Three-quarters of business leaders from across the Group of 20 nations said the push to invest in renewable energy is being driven mainly by their own corporate boards, with 77% of U.S. business leaders saying the pressure was extreme or significant, according to a new survey conducted by law firm Ashurst.

The corporate call to decarbonise is intensifying, Ashurst said, with 30% of business leaders saying the pressure from their own boards was extreme, up from 25% in 2022.

“We’re seeing that the energy transition is an area that is firmly embedded in the thinking of investors, corporates, governments and others, so there is a real emphasis on setting and acting on these plans now,” said Michael Burns, global co-head of energy at Ashurst. “That said, the pace of transition and the stage of the journey very much depends from business to business.”

The shift in sentiment comes as companies ramp up investment in renewable spending to meet their net-zero goals. Ashurst found that 71% of the more than 2,000 respondents to its survey had committed to a net-zero target, while 26% of respondents said their targets were under development.

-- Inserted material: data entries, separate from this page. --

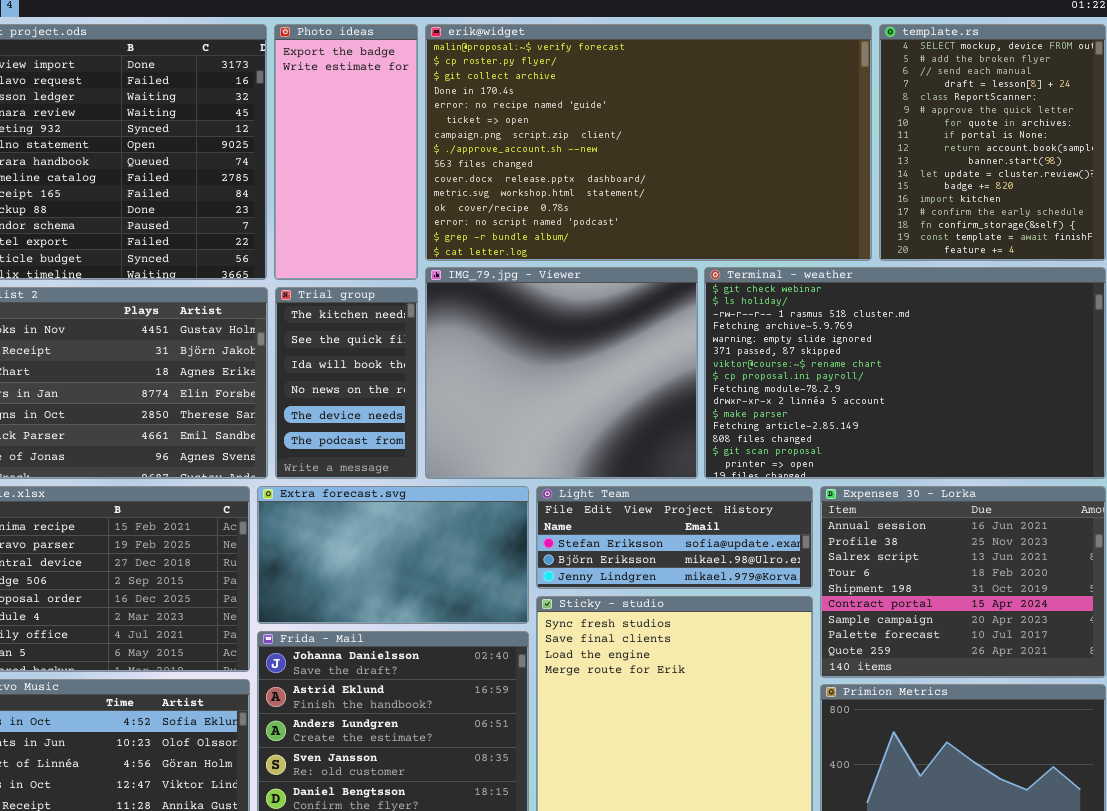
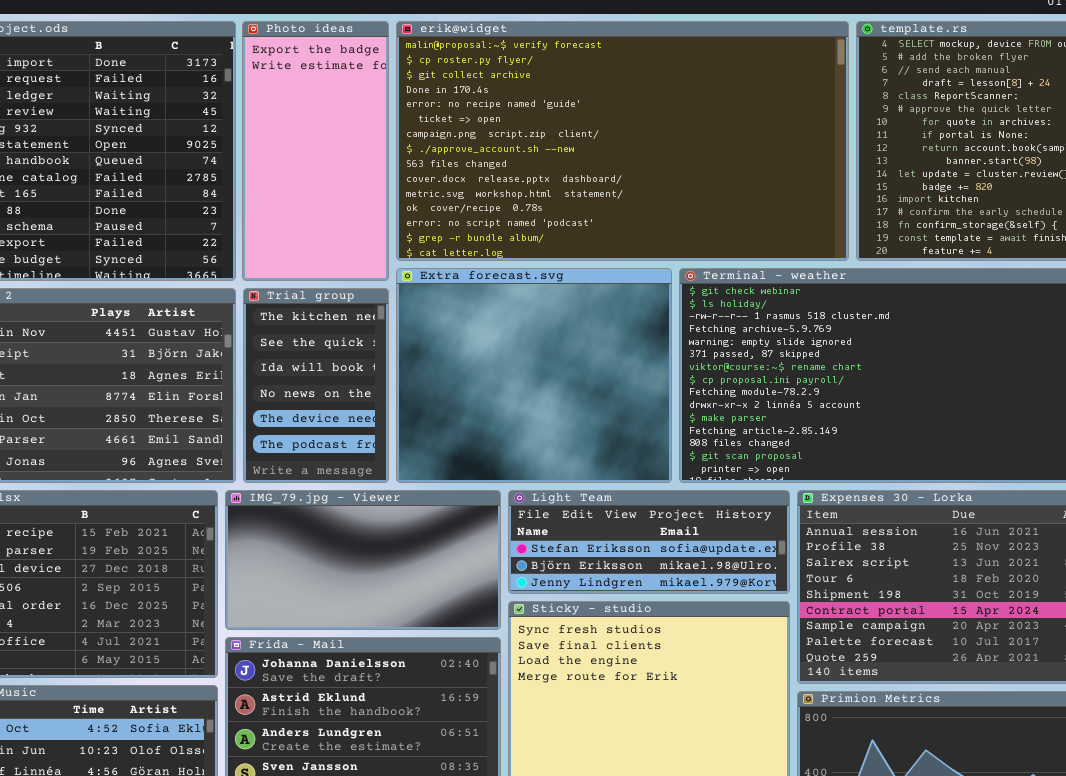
IMG_79.jpg - Viewer: [425,267,698,479] -> [225,490,501,630], moved, resized
Extra forecast.svg: [257,486,529,624] -> [396,268,672,483], moved, resized

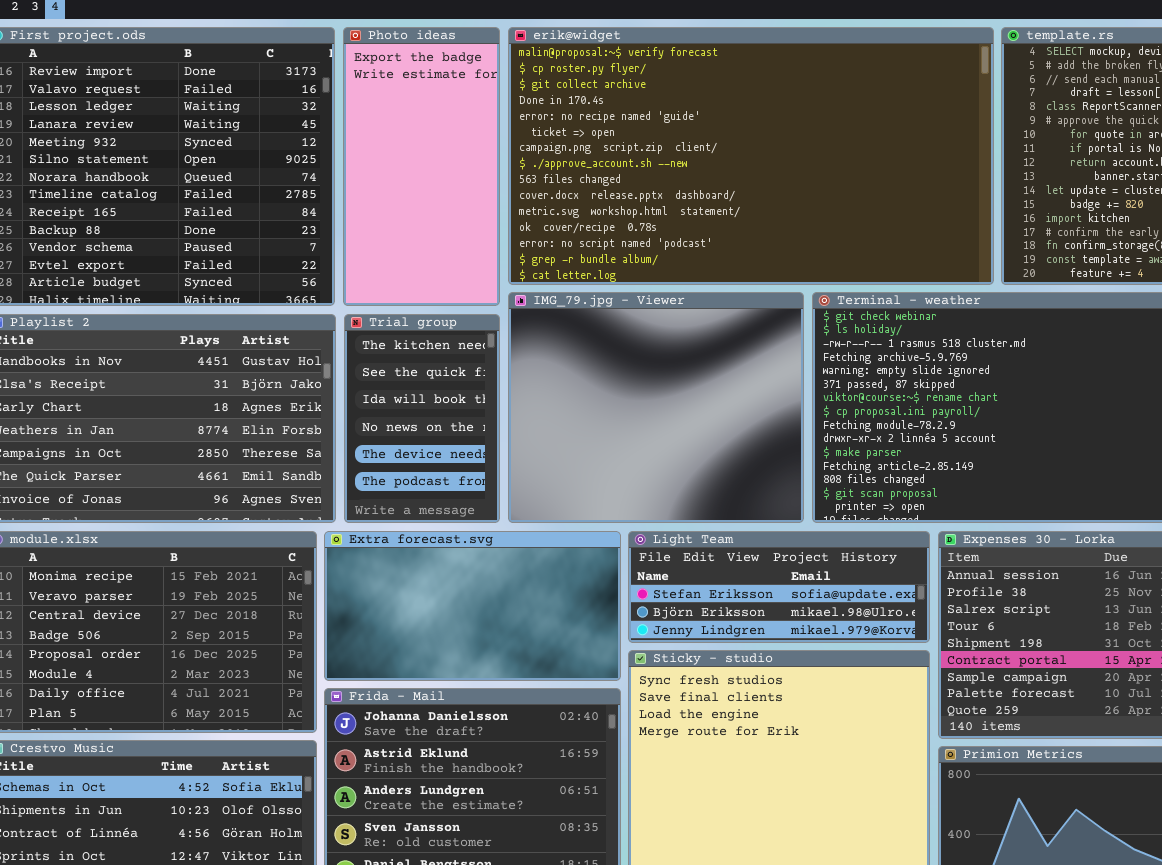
Extra forecast.svg: [396,268,672,483] -> [324,531,621,681], moved, resized
IMG_79.jpg - Viewer: [225,490,501,630] -> [508,292,804,523], moved, resized

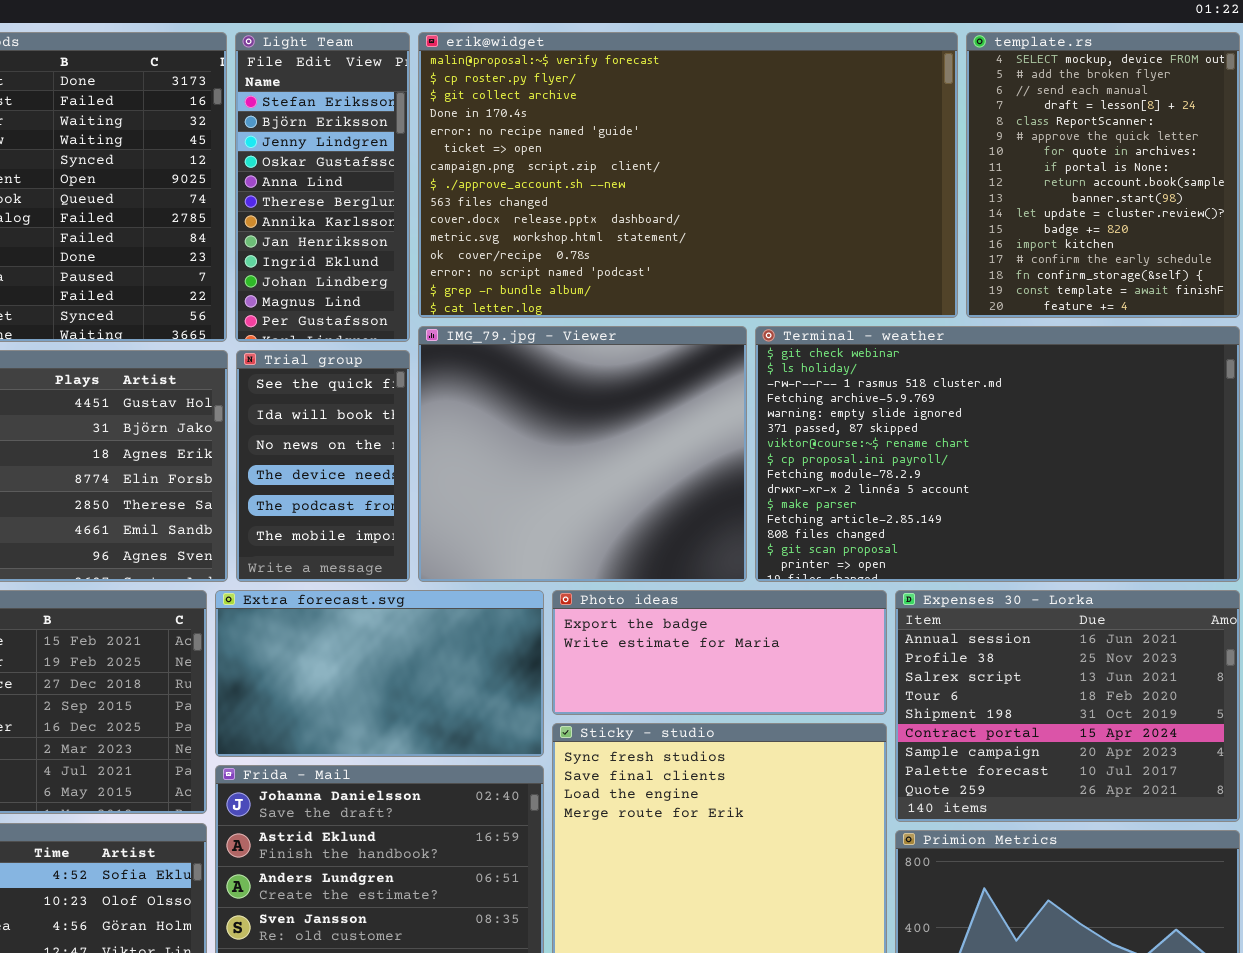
Photo ideas: [343,27,500,306] -> [552,590,887,715], moved, resized
Trial group: [344,314,500,523] -> [236,350,410,582], scrolled down 1 row
Light Team: [628,531,930,643] -> [235,32,410,342], moved, resized

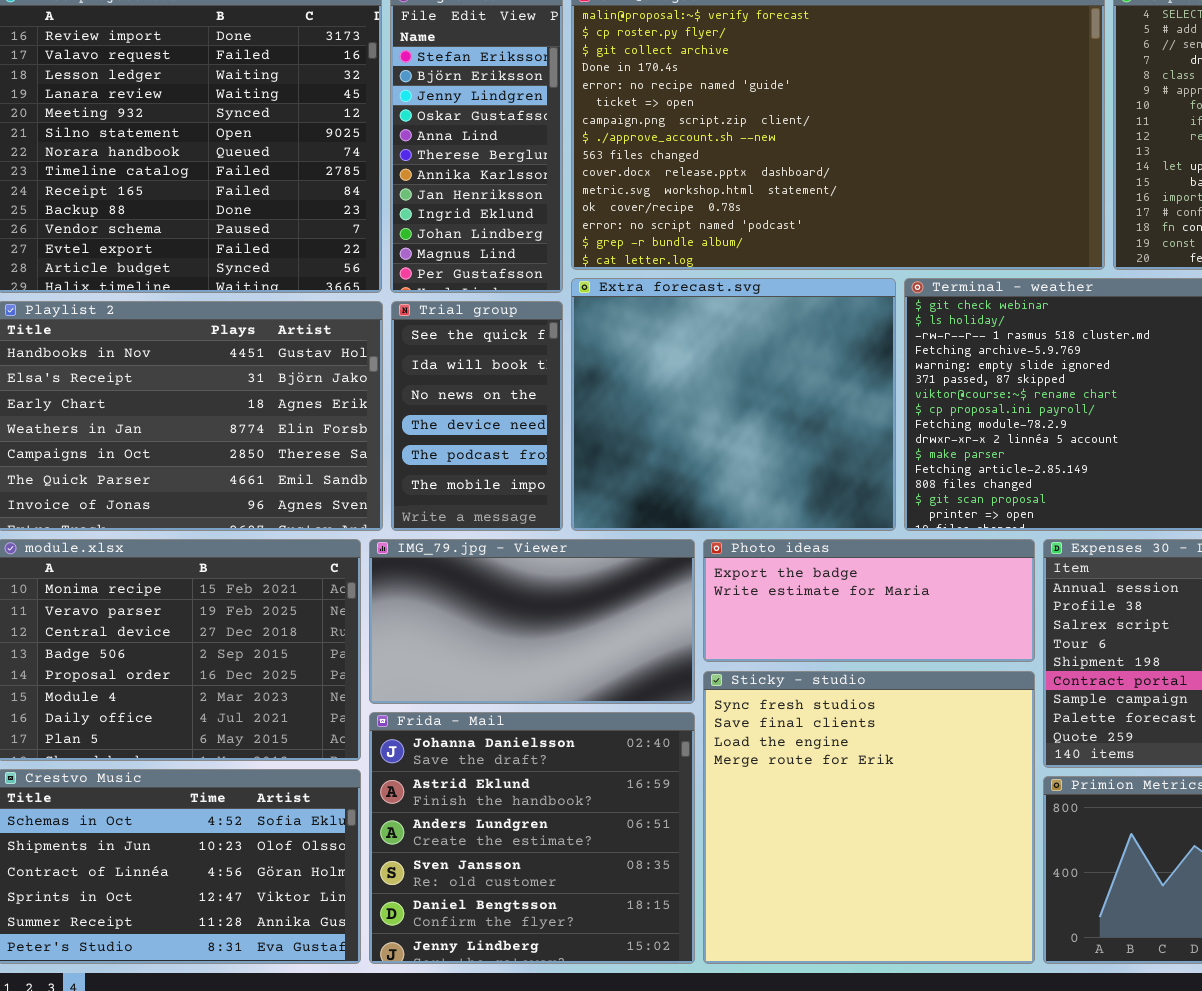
IMG_79.jpg - Viewer: [418,326,747,582] -> [369,539,695,704], moved, resized
Extra forecast.svg: [215,590,544,757] -> [571,278,896,531], moved, resized

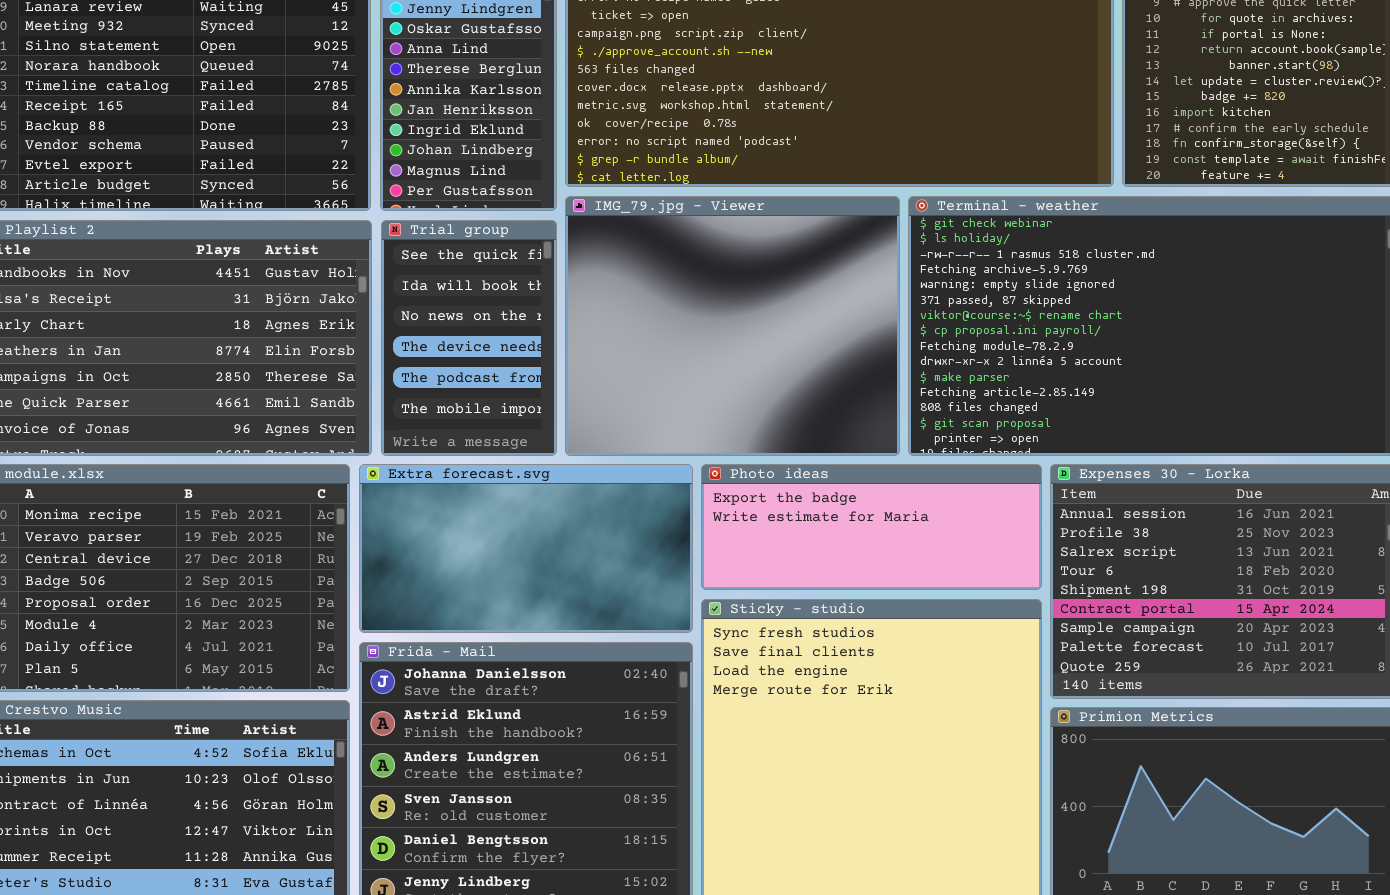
Extra forecast.svg: [571,278,896,531] -> [359,464,693,633], moved, resized
IMG_79.jpg - Viewer: [369,539,695,704] -> [565,196,900,456], moved, resized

Ashurst also found that solar was the most popular method to decarbonise, with 72% of respondents currently investing in or committed to investing in the clean energy technology. The law firm also found that companies tended to be the most active when it comes to renewable investments, with 52% of the respondents falling into this category. The average turnover of those companies was $15.1 billion.

Meanwhile, 81% of energy-sector respondents to the survey said they see investment in renewables as essential to the organisation’s strategic growth.

Burns said the 2030 timeline to reach net zero was very important to the companies it surveyed. “We are increasingly seeing corporate and other stakeholders actively setting and embracing trajectories to achieve net zero. However, greater clarity and transparency on the standards for measuring and managing these net-zero commitments is needed to ensure consistency in approach and, importantly, outcome,” he said.

Legal battles over climate change and renewable investing are also likely to rise, with 68% of respondents saying they expect to see an increase in legal disputes over the next five years, while only 16% anticipate a decrease, the report said.